Extend the account of Keegan's illness below, picking up right after its last sentence, "But I knew."

**TEXT PROVIDED**.
——————
I had taken him to the doctor several times, and they just told me it was a virus.  I even asked for a blood test, and they just told me he would be fine, it was just a virus.  Then on May 9th, 2003, after battling a week long fever, Keegan, who could barely even walk anymore, woke up and ran strait into the bathroom to get sick.  I decided to take him in to the doctor; I figured he must need antibiotics.  He probably just has an ear infection.  It must just be a virus.  How I held on to that word.  Deep down, I knew something was wrong.  The doctor saw how pale Keegan was and immediately ordered Keegan’s first of many blood tests.  He came out 5 minutes later and told us to get to Children’s Hospital right away.  Keegan’s counts were low and he would need a transfusion.  I was in denial.  But I knew.
——————
**DATA FOR ANALYSIS**.
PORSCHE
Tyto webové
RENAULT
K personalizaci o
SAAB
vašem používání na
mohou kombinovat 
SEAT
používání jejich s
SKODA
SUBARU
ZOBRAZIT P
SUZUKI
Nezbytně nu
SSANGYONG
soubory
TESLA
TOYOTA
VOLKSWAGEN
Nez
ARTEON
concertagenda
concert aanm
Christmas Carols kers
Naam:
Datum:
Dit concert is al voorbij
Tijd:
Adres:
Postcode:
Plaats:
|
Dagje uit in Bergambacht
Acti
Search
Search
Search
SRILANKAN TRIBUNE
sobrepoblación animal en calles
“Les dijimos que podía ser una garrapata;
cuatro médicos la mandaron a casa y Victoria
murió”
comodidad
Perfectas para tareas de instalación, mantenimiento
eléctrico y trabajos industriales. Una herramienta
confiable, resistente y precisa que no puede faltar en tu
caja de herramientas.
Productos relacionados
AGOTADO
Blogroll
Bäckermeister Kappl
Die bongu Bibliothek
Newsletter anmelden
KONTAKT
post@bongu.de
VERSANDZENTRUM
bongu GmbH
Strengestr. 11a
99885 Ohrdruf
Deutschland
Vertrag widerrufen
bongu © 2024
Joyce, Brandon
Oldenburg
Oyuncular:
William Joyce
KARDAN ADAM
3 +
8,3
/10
——————
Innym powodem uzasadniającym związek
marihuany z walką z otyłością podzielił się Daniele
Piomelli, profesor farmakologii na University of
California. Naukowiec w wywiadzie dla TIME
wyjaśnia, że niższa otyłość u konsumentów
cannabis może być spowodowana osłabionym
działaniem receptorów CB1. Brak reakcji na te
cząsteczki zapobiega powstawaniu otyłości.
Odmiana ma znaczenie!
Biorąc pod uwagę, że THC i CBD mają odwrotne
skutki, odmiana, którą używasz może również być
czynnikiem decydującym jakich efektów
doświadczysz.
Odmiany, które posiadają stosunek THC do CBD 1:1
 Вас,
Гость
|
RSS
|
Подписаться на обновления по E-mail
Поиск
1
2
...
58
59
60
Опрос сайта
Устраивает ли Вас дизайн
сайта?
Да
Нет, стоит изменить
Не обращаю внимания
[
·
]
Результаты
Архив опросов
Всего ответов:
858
——————
**EXERCISE RESPONSE**.
At Children’s they ordered more blood tests.  Then about 2 hours later, our doctor came in with some nurses.  The nurses distracted Keegan and the doctor said to Mike, (Keegan’s dad) and I, “It’s looking like Leukemia.”  I cannot describe the feeling of despair we felt at that moment.  It was horrible.  That moment replays in my head over and over again.  All I could hear from that doctor was, “Keegan might die”.  It had never crossed my mind that my children could get cancer.  I never thought I would have to hold one of my children down while someone stuck a needle in his chest.  This just wasn’t real.  I figured I must be having a nightmare.  Some “virus”.

Things happened pretty fast after that.  Keegan was admitted and given his first dose of chemotherapy.  He had surgery to put in a port, and he had several blood transfusions.  The worst part of all of this was watching our baby be so sick, and in so much pain and not being able to do anything about it.  All we could do for him was hold him and tell him that we’re sorry.  I prayed to God to please take this away from my son and give it to me.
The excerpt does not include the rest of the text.